═══ RECORD SET ═══

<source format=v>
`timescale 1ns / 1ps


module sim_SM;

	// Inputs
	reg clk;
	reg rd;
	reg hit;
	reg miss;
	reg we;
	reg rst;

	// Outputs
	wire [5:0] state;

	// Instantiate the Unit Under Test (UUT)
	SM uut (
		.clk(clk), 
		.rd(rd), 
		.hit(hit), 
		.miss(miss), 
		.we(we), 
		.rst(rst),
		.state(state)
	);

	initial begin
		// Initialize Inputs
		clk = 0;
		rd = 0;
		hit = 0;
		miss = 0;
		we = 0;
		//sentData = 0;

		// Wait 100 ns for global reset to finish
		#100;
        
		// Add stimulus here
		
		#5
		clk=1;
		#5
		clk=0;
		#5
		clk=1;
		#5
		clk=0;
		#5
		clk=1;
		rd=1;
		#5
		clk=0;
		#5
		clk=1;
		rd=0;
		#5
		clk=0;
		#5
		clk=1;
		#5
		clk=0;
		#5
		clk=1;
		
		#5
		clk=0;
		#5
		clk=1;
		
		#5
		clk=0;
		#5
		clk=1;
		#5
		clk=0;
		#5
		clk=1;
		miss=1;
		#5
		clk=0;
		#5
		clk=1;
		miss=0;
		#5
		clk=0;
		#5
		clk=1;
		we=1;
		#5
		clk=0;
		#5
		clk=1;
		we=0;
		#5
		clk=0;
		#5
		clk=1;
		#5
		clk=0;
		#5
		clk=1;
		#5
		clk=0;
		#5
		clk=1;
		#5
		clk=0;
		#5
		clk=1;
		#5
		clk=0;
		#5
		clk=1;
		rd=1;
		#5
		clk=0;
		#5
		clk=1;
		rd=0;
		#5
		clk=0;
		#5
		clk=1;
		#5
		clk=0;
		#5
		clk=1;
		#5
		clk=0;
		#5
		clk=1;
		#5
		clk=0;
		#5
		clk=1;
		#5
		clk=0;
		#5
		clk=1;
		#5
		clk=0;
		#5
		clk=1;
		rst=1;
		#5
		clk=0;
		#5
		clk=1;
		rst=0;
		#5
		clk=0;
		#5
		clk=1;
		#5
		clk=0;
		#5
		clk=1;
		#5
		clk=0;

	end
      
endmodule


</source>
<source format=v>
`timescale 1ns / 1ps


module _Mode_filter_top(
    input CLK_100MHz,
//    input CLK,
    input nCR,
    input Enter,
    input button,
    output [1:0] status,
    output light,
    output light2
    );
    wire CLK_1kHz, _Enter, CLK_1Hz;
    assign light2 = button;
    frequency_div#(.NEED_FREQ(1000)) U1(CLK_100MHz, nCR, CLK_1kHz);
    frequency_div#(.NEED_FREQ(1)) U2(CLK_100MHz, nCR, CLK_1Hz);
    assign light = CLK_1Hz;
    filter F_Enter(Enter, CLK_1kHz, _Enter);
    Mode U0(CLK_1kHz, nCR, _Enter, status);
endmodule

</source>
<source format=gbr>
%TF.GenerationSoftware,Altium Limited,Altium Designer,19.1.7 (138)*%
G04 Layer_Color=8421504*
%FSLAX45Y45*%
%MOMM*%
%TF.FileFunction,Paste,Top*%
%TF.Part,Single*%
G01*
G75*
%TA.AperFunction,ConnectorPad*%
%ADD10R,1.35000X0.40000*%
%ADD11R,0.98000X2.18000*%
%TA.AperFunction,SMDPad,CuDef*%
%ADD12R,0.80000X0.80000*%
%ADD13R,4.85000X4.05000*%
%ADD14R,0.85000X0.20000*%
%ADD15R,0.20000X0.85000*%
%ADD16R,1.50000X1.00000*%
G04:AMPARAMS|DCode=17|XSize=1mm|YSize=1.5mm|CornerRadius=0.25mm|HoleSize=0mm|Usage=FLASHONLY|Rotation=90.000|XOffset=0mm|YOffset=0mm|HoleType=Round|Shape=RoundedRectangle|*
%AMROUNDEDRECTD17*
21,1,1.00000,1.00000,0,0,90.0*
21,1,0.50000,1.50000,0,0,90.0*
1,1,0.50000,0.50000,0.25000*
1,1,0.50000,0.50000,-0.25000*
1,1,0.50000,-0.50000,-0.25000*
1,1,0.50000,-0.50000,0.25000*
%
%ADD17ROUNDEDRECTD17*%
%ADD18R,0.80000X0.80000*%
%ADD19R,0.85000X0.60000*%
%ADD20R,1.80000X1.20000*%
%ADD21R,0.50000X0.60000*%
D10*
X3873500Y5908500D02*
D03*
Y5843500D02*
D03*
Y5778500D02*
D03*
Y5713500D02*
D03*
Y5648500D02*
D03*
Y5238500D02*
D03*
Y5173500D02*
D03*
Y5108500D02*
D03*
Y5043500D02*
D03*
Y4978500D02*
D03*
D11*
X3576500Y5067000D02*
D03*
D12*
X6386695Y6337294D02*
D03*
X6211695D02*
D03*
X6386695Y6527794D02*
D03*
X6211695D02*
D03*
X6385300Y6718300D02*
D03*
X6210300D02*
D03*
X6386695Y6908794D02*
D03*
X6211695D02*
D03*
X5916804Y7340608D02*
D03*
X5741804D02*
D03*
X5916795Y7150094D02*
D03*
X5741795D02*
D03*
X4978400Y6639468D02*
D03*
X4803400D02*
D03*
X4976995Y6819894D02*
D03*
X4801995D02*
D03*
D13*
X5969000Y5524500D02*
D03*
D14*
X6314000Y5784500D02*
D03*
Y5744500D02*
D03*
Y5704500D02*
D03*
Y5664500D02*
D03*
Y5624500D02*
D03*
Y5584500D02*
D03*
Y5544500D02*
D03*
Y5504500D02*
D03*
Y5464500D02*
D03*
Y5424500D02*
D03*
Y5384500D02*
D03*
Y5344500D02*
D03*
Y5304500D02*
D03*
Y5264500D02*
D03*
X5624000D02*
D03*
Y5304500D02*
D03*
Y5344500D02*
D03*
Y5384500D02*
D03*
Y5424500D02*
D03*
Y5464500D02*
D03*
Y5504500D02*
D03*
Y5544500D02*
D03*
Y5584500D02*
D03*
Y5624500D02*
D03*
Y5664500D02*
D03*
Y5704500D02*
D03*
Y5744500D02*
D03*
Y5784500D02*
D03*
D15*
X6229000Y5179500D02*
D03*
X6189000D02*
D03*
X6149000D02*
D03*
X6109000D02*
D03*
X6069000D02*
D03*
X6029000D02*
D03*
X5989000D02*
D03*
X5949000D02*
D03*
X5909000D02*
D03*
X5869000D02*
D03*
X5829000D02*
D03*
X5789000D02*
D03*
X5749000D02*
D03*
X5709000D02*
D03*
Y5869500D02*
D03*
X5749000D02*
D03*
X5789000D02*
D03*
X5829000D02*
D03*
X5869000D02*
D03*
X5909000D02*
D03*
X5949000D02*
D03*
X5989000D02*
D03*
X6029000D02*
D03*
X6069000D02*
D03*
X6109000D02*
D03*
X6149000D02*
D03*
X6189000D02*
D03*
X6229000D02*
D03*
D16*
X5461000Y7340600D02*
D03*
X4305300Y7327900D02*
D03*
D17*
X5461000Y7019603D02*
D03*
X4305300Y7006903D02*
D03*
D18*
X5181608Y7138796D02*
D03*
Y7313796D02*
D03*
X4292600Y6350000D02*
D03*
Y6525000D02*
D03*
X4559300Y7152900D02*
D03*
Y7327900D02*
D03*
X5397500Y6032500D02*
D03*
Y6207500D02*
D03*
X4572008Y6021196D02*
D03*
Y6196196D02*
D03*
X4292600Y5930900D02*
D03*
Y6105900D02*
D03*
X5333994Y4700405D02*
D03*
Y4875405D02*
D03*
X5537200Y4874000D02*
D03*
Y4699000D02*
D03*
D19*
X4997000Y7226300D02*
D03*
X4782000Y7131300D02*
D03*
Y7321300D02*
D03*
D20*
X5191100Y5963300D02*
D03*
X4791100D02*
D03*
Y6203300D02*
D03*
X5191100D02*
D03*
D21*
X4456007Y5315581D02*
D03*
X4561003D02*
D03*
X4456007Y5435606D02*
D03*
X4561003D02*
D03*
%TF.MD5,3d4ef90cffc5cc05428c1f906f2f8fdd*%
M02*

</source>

═══
═══ RECORD SET ═══

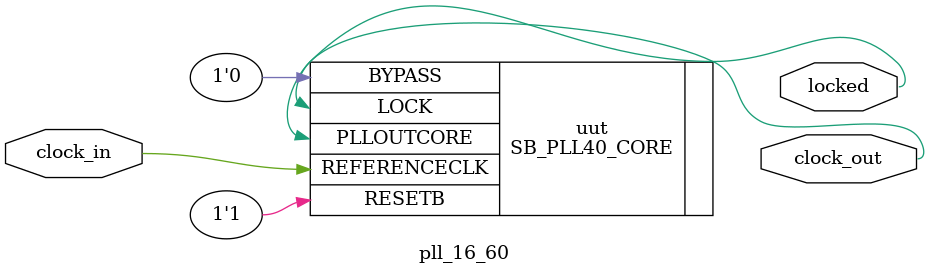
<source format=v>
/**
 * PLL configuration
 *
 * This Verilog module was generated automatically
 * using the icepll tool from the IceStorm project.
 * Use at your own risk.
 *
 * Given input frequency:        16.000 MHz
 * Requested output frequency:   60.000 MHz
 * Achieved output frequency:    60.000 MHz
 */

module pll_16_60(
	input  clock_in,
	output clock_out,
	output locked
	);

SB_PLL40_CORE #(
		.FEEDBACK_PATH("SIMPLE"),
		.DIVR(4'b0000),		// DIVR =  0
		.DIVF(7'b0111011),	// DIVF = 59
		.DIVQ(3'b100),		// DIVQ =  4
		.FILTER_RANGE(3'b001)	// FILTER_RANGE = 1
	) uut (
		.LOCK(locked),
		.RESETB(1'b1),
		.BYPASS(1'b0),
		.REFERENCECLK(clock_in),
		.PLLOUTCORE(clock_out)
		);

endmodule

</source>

═══
═══ RECORD SET ═══

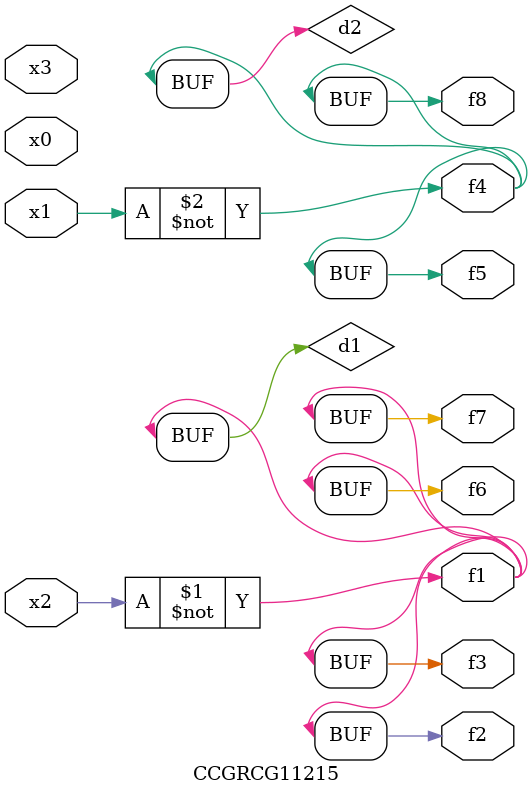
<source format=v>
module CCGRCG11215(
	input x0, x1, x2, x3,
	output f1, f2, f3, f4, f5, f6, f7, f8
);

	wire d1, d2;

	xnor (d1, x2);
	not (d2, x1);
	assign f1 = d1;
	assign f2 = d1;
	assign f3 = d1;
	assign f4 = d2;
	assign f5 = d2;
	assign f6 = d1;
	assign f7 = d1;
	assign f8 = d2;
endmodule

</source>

═══

## EXERCISE INSTRUCTIONS
Take every line above where "AperFunction" appears and copy it.

## OUTPUT BELOW
%TA.AperFunction,ConnectorPad*%
%TA.AperFunction,SMDPad,CuDef*%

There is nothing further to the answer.